Medunufer, also transcribed Medunefer, was an ancient Egyptian priest who lived in the Old Kingdom, during the Fifth Dynasty. Medunefer is only known from his mastaba in Giza (Giza G 4630), excavated by Ernesto Schiaparelli in 1903 and later again by George Reisner around 1913-1914.

Medunefer's titles include lector priest, scribe of divine books and sema-priest of Anubis.

==Tomb==
The tomb G 4630 is a stone mastaba in the Western Cemetery of Giza. The tomb had an added mudbrick chapel from which came two limestone false doors, the southern one belonging to Medunefer and the northern one to his son Ankhires. The offering room with the two false doors was part of a larger mud-brick cult complex, which also enclosed the later-added mastaba G 4631. The cult building included an entrance room measuring 3.65 × 3.35 m, an offering room measuring 3.9 × 1.3 m, and a narrow vaulted corridor measuring 14.9 × 0.8 m.

The Museo Egizio photo archive preserves a set of eight images of the mastaba and its finds. The photographs include the two false doors, the false door of Medunefer, the second false door, and the covered corridor of the mastaba.

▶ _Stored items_
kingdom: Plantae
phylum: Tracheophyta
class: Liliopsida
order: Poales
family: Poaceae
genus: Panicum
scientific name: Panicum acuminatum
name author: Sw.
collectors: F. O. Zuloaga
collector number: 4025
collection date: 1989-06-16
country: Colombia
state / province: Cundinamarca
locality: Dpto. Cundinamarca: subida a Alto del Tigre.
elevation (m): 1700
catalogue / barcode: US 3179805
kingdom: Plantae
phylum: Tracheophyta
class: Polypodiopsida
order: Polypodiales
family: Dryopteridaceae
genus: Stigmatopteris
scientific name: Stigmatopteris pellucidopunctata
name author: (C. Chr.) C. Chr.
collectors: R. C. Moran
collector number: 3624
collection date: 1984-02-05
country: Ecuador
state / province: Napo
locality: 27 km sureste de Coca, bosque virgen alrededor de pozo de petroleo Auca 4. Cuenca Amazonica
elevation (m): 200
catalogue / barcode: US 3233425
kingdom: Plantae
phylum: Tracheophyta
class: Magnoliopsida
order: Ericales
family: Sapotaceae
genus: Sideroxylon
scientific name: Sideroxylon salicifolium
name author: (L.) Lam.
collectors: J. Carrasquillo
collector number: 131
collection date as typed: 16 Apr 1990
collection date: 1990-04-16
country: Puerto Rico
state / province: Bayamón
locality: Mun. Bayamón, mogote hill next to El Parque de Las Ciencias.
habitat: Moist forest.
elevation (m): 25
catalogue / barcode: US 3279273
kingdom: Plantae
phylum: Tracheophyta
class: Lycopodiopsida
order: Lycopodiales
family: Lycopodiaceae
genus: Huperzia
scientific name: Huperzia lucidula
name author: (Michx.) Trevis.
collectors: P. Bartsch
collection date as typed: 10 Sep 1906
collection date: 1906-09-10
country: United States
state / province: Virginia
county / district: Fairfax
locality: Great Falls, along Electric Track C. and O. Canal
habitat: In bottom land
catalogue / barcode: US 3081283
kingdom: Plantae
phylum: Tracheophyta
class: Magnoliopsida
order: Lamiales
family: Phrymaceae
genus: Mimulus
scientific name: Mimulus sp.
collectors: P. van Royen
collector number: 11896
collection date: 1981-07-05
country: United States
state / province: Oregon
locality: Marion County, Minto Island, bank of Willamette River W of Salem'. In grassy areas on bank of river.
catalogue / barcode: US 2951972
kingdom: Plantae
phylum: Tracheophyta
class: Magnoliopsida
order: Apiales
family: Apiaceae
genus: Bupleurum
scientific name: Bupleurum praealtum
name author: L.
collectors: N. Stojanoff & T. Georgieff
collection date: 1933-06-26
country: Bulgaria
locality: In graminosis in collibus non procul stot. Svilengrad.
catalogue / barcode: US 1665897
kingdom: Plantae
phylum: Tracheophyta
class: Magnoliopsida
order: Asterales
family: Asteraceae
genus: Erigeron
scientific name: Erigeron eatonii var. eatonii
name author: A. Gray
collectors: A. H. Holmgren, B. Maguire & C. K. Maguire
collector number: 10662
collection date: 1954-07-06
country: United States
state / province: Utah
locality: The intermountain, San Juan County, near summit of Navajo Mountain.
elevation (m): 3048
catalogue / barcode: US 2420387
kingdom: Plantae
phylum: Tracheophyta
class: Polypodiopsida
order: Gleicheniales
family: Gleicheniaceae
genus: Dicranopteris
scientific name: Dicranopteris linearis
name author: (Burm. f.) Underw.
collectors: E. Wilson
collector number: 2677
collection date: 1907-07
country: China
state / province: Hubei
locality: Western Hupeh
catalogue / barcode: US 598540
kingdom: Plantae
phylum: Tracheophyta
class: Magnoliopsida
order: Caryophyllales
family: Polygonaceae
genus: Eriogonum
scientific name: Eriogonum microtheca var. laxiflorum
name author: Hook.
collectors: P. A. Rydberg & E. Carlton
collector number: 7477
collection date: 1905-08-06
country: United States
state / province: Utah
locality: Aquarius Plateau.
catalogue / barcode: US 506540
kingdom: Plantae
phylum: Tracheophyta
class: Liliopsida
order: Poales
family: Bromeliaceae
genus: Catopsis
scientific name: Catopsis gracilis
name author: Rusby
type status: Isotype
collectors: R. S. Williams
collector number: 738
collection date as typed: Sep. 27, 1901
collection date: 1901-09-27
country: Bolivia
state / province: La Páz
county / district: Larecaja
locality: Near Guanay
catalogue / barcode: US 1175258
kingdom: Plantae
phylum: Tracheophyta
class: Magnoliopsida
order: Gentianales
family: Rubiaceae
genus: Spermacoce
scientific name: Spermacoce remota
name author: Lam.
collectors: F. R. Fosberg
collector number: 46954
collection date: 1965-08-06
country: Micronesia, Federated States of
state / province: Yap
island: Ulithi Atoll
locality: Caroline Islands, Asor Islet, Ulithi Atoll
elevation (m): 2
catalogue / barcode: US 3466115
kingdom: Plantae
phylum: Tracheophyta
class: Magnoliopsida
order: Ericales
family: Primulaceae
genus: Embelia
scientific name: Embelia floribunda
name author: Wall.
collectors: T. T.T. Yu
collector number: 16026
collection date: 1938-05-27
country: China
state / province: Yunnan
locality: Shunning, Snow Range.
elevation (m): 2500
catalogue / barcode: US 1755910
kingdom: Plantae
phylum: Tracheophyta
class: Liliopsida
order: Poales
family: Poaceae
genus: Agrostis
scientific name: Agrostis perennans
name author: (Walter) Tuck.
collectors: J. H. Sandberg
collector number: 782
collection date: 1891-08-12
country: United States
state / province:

▶ _Activity list_
1. Do these statements agree with the Medunefer text? (a) The southern false door belonged to Ankhires. (b) George Reisner excavated the mastaba around 1913-1914. (c) The offering room measured 3.65 × 3.35 m. Answer each with yes or no and quote the deciding words.
2. Copy the stretch of the Medunefer text from "Medunufer, also transcribed" through "Reisner around 1913-1914.".

▶ _Solutions per task_
1.
(a) No: "the southern one belonging to Medunefer and the northern one to his son Ankhires"
(b) Yes: "later again by George Reisner around 1913-1914"
(c) No: "an offering room measuring 3.9 × 1.3 m"

2.
Medunufer, also transcribed Medunefer, was an ancient Egyptian priest who lived in the Old Kingdom, during the Fifth Dynasty. Medunefer is only known from his mastaba in Giza (Giza G 4630), excavated by Ernesto Schiaparelli in 1903 and later again by George Reisner around 1913-1914.